======== Data to use ========

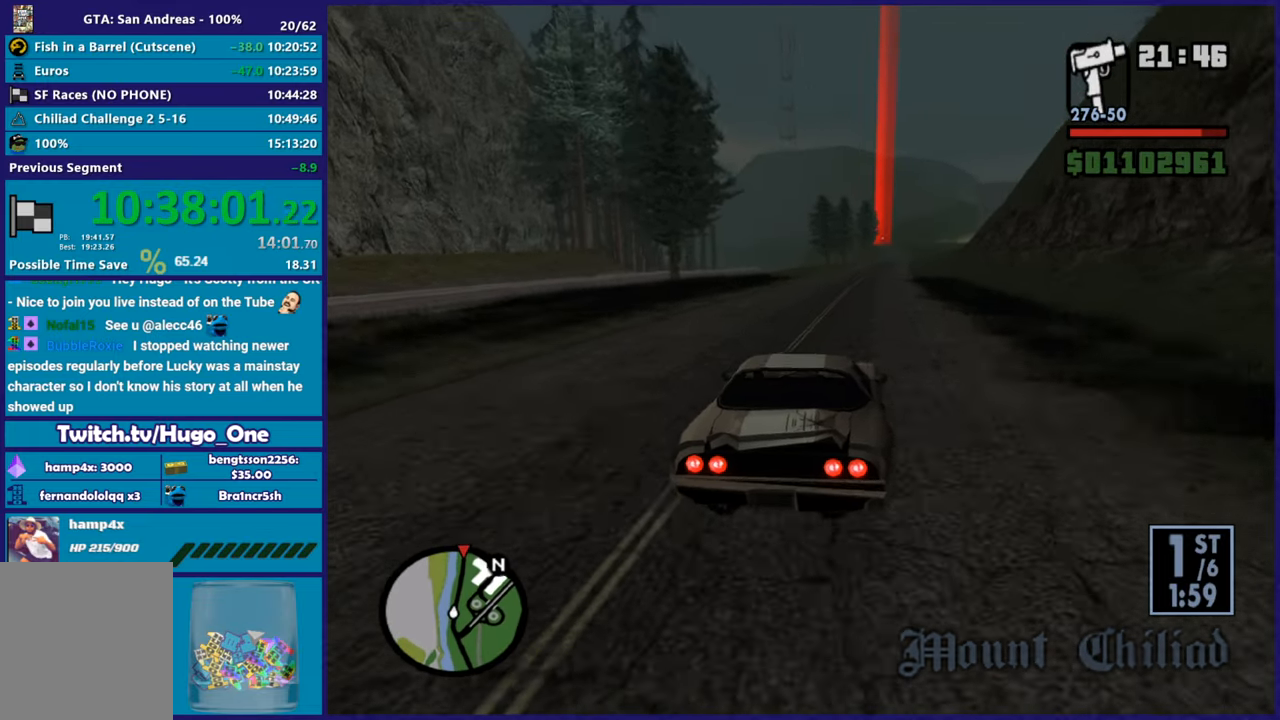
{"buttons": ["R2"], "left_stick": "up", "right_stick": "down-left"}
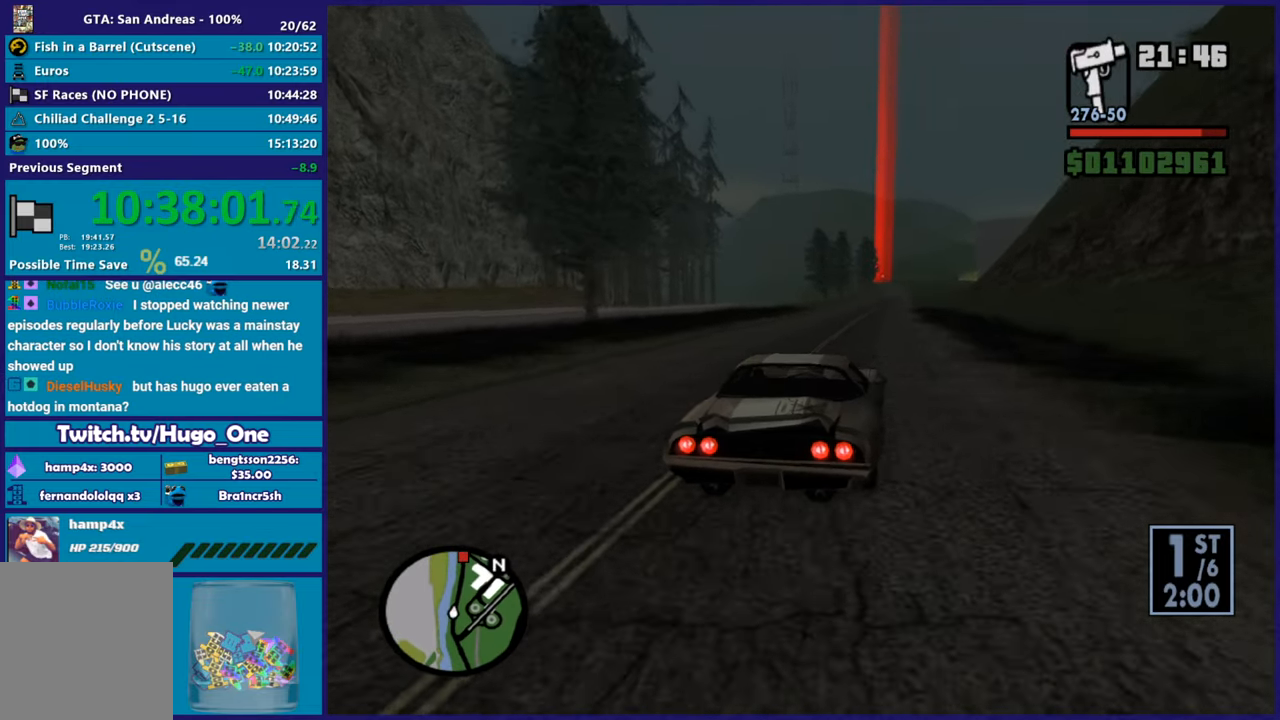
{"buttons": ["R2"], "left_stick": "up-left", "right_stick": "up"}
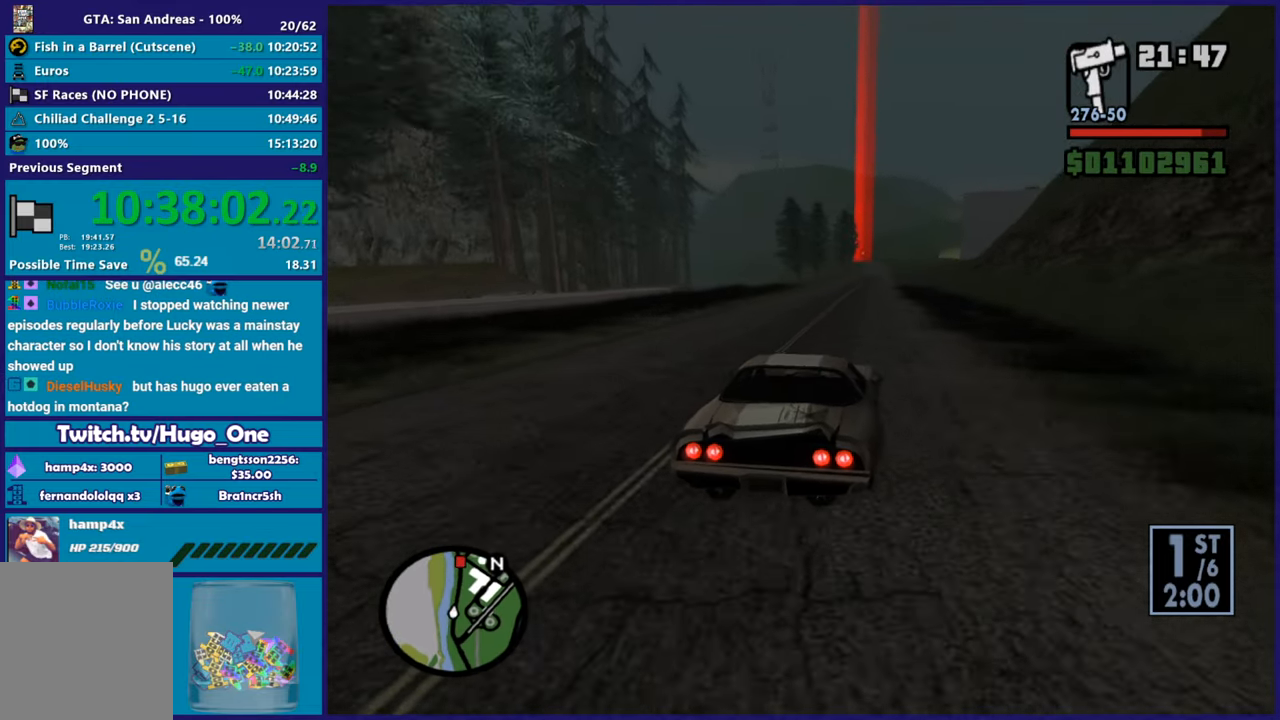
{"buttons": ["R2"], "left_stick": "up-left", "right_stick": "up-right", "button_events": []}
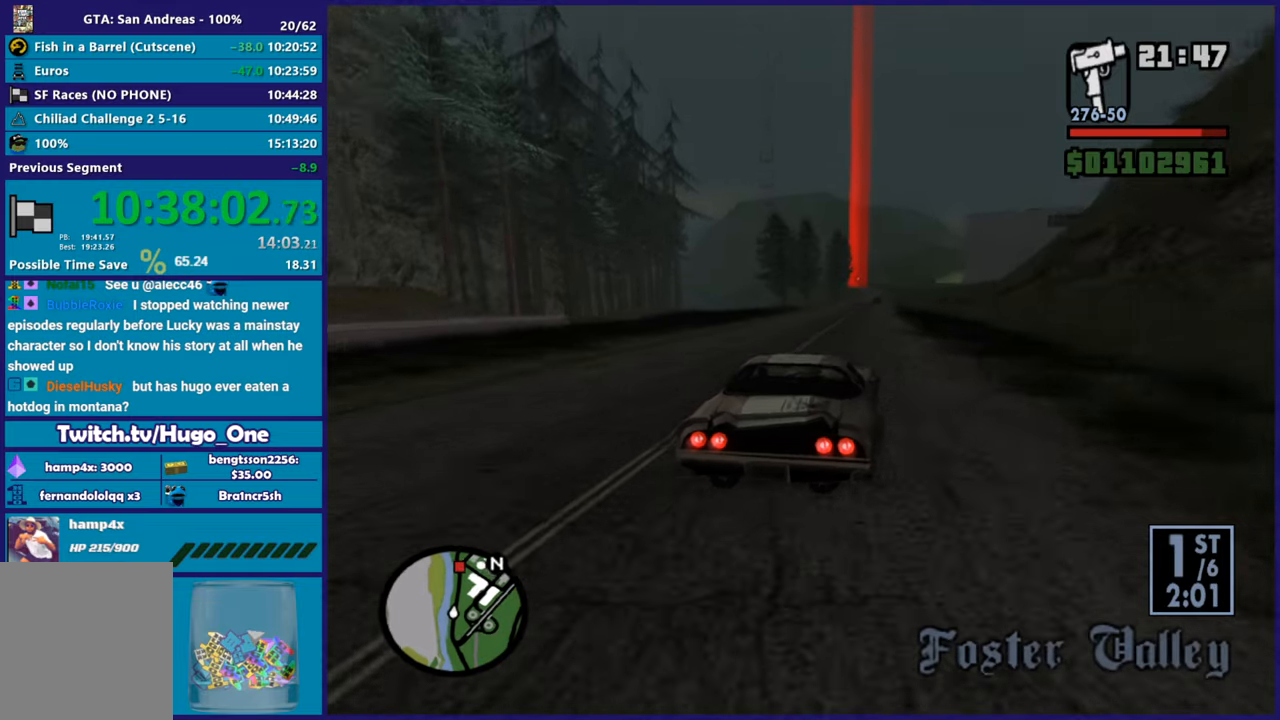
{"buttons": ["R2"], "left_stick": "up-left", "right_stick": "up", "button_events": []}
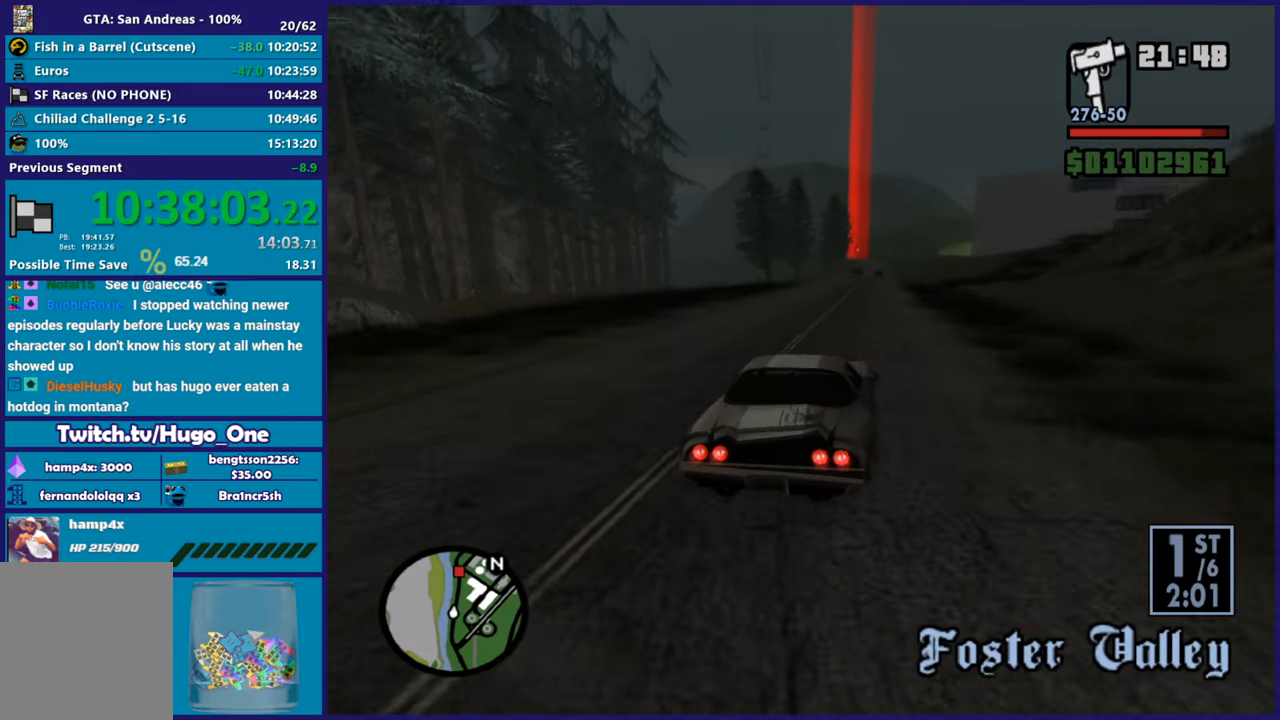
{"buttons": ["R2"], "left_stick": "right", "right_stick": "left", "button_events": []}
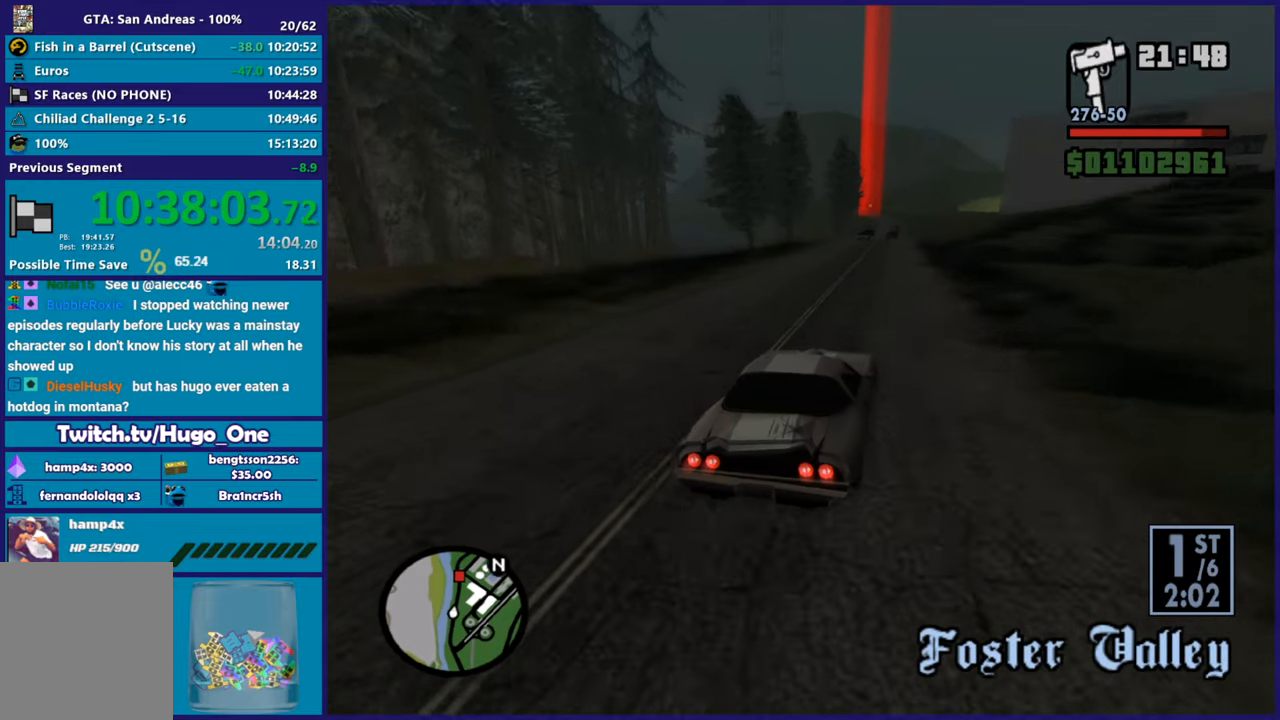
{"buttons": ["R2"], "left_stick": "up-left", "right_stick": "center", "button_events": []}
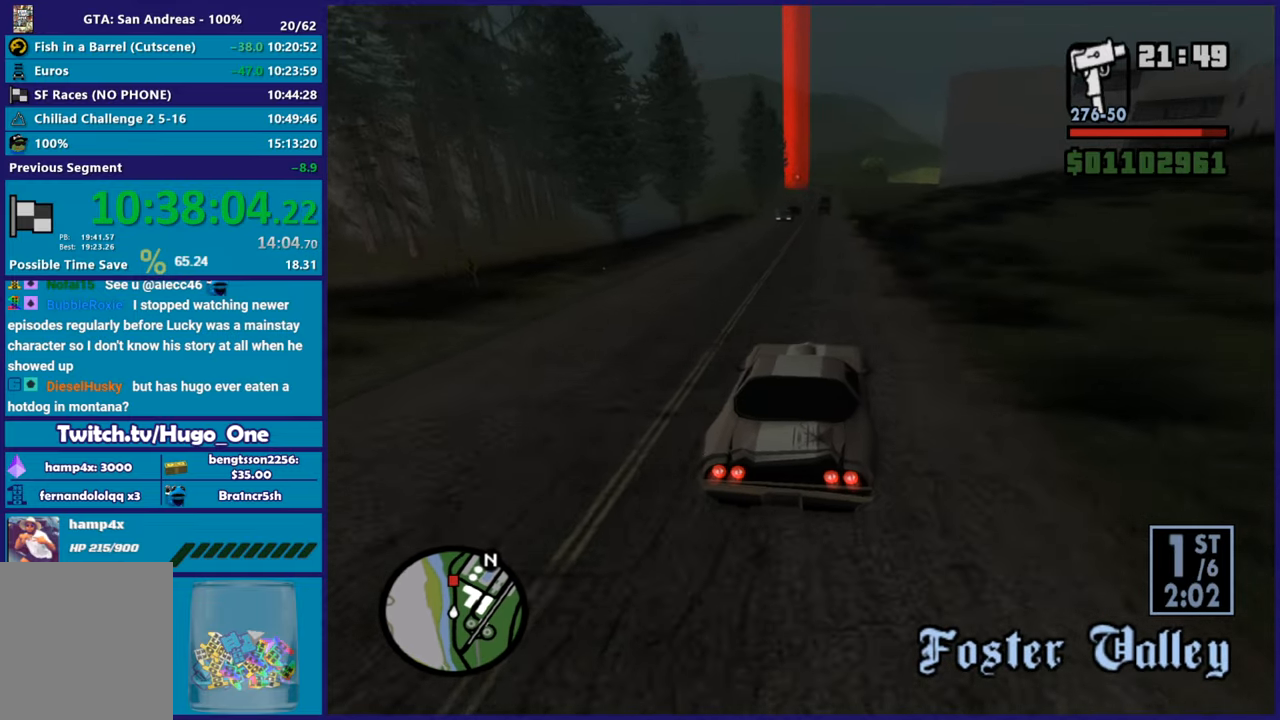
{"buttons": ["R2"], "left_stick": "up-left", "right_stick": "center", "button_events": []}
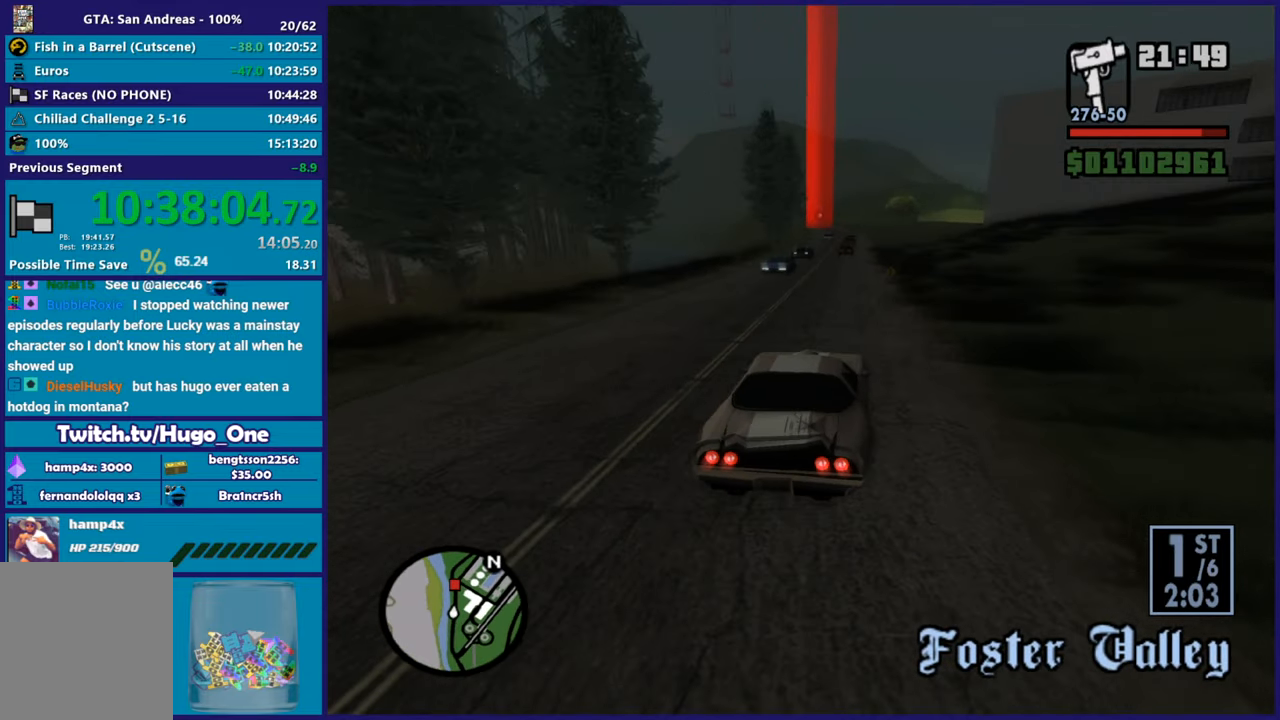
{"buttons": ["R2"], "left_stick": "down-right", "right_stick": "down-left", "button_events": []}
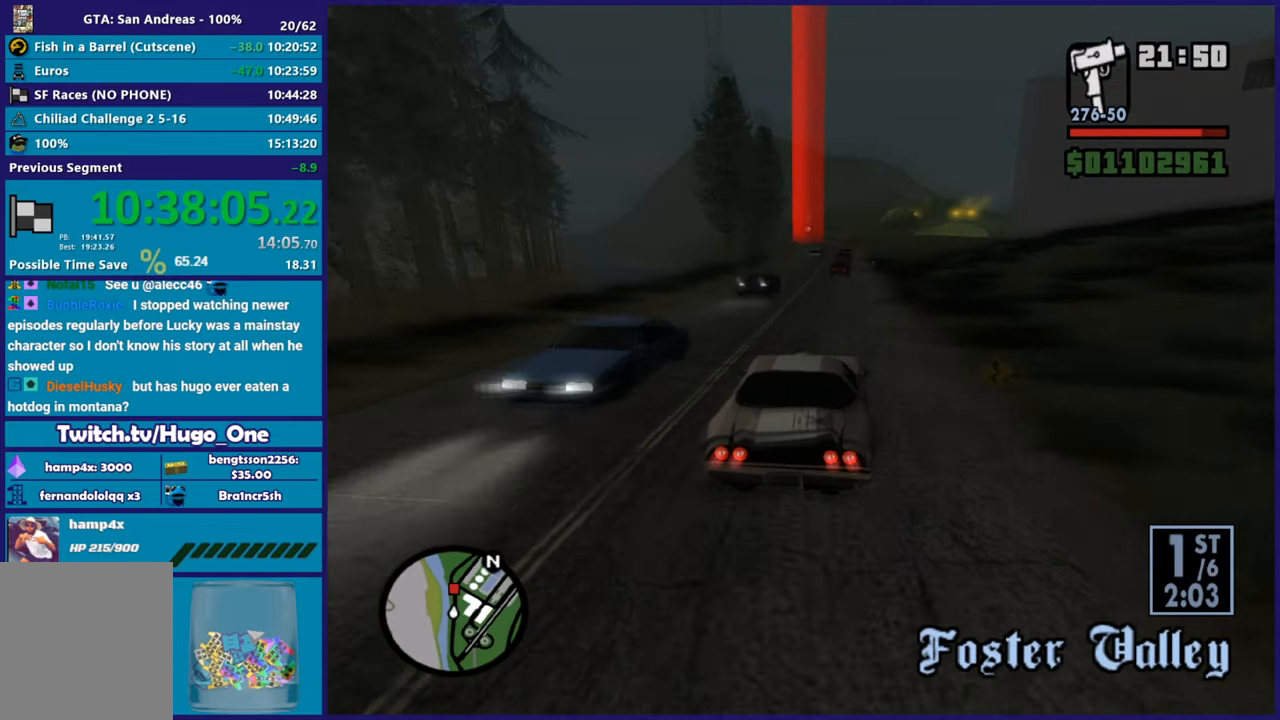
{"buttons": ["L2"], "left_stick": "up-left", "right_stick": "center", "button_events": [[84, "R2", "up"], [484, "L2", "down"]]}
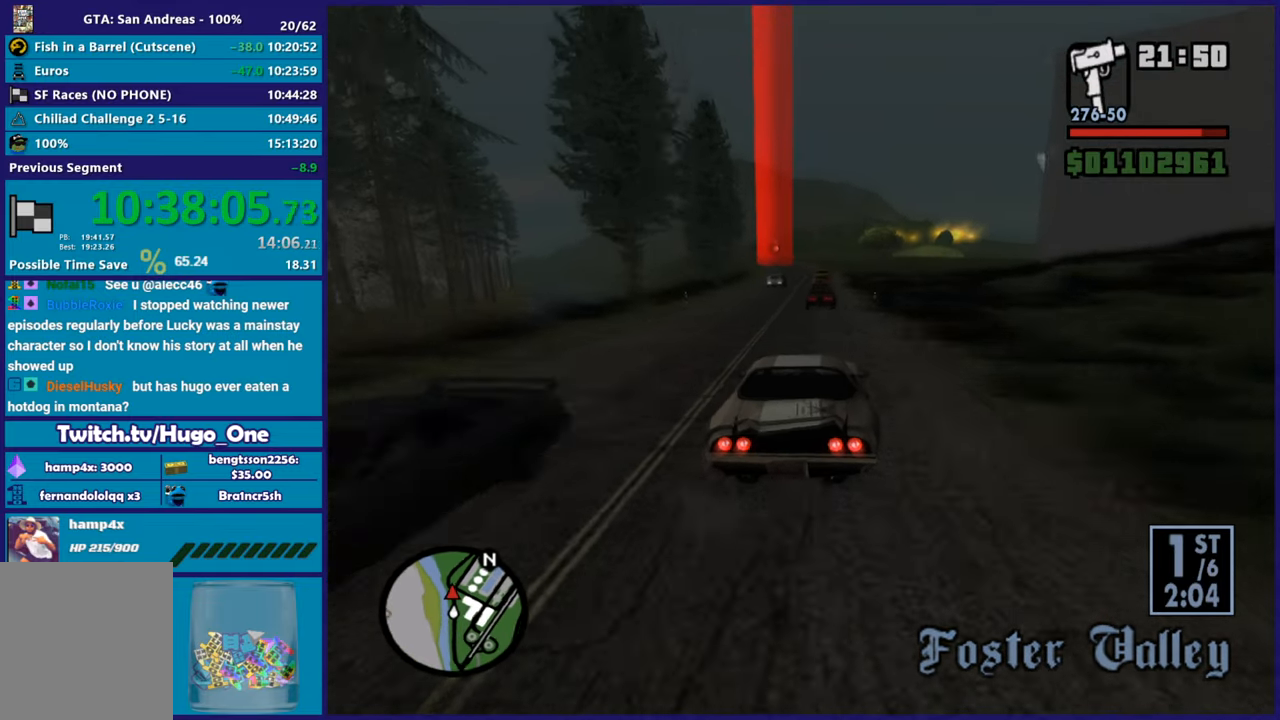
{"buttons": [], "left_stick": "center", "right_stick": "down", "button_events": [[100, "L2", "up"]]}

========

Look at the entries above. Say how many lines have the word "center", and give only the number.

4